Pancreatic cancer researcher David Boothman, PhD, passed away on Nov. 1, 2019

We are extremely sad to share that Pancreatic Cancer Action Network (PanCAN) research grant recipient David Boothman, PhD, died on Nov. 1, 2019, after suffering several strokes. Boothman, 61, was dedicated to pancreatic cancer research and advocacy and was an involved member of the PanCAN community.

Boothman was professor of biochemistry and molecular biology and the inaugural Sid and Lois Eshkenazi Professor of Hematology-Oncology at Indiana University School of Medicine, a position he’d held since November 2017. Boothman received his PanCAN grants during his time at UT Southwestern Medical Center in Dallas.

Pancreatic cancer researcher and his wife attend fundraising gala

David Boothman, PhD, and his wife, Sue Strickfaden, DC, attended PanCAN’s An Evening with the Stars gala in 2012.

His pancreatic cancer research focused on an unexpected strategy to kill pancreatic cancer cells. Instead of blocking proteins that contribute to cell survival, Boothman aimed to turn on the activity of a particular protein, resulting in a byproduct that was toxic to the cells. He deemed this approach the “kiss of death,” and he was awarded three PanCAN grants from different peer-review committees to support his pursuit of this experimental treatment approach.
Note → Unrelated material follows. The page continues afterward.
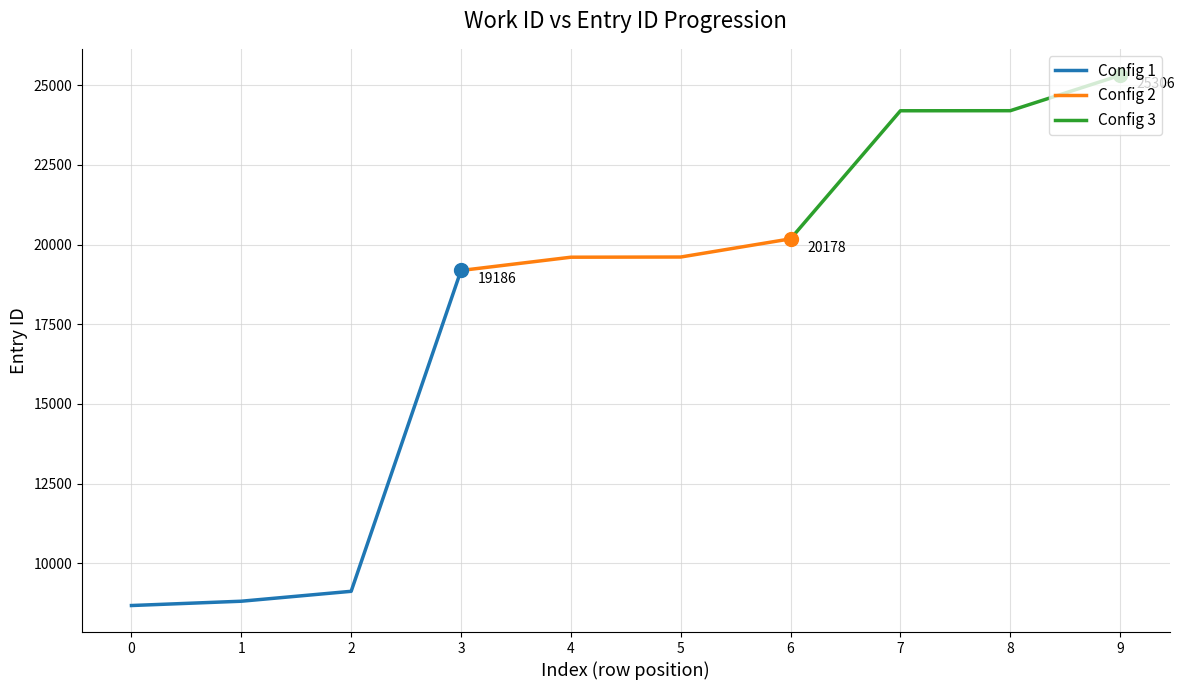

How many lines are shown in the chart?

3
Boothman’s 2015 Translational Research Grant included Shaalan Beg, MD, as his co-principal investigator. Beg, an oncologist and co-leader of the gastrointestinal (GI) cancers multidisciplinary team at the Simmons Comprehensive Cancer Center at UT Southwestern Medical Center, said, “My work with Dave has been one of the most rewarding parts of my career.”

He continued, “If it wasn’t for Dave and the enthusiasm and passion that he brought to his work, I would not be working in this field.”
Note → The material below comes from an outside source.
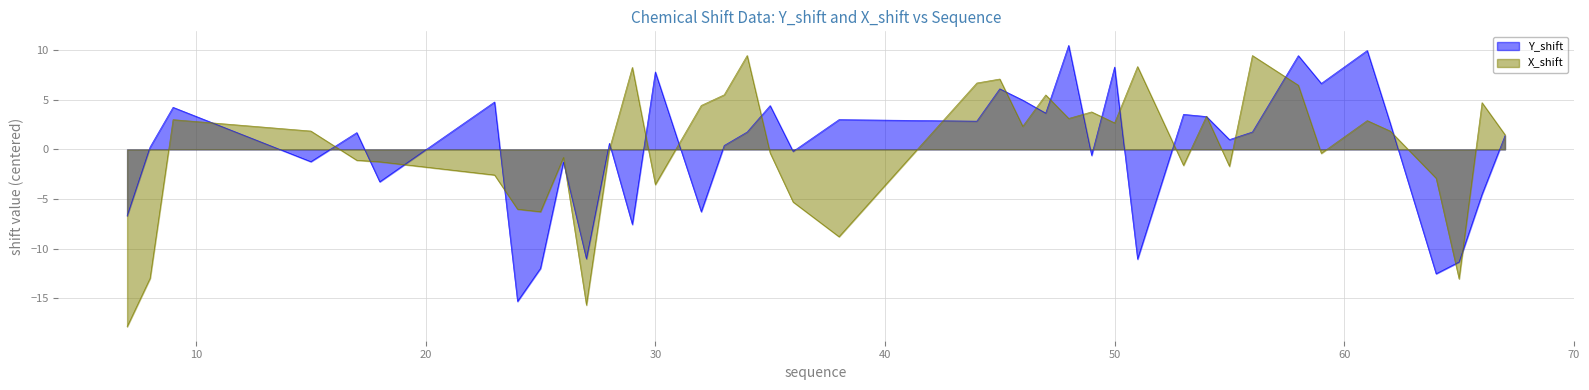

Which series has the widest spread of values?

X_shift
Anirban Maitra, MBBS, scientific director of the Sheikh Ahmed Bin Zayed Al Nahyan Center for Pancreatic Cancer Research at MD Anderson Cancer Center, interacted with Boothman as a fellow grantee and through PanCAN’s annual Scientific Summits.

“He was from the ‘lung cancer universe,’ and the pancreatic cancer world was new to him,” Maitra said. “But he loved to collaborate with members of the community – it did not matter who reached out to him; he would instantly write back and agree to help.”

Grantee Gina DeNicola, PhD, agrees. “I have been collaborating with Dave for the last three years or so. He has been extremely helpful and enthusiastic about the project, and I couldn’t have wished for a better collaborator,” she said.

Pancreatic cancer researcher explains his scientific poster to PanCAN volunteers at conference

Boothman explained his research to attendees at PanCAN’s volunteer leadership training.

“He was always willing to share advice and lab tools unconditionally, and we learned a lot from him during this time. I was always happy to get together with him at meetings, especially the annual PanCAN meetings, to catch up and discuss our project. He was a genuinely nice and caring person.”

In addition to interacting and working with his fellow scientists, Boothman and his wife, Sue, were also very active with the Dallas-Fort Worth PanCAN volunteer affiliate. Boothman hosted lab tours, attended National Pancreatic Cancer Advocacy Day and participated in PurpleStride walk/run events.

As a testament to the importance PanCAN played in their lives, Sue has set up an online fundraiser in Boothman’s memory.

“Dave was a valued member of the PanCAN ‘family,’” said Lynn Matrisian, PhD, MBA, PanCAN’s chief science officer. “He made a huge impact on all of us through his innovative science, collaborative nature and devotion to the organization and our cause. He will be greatly missed.”

We offer our deepest condolences to Dr. Boothman’s family, friends and colleagues during this difficult time.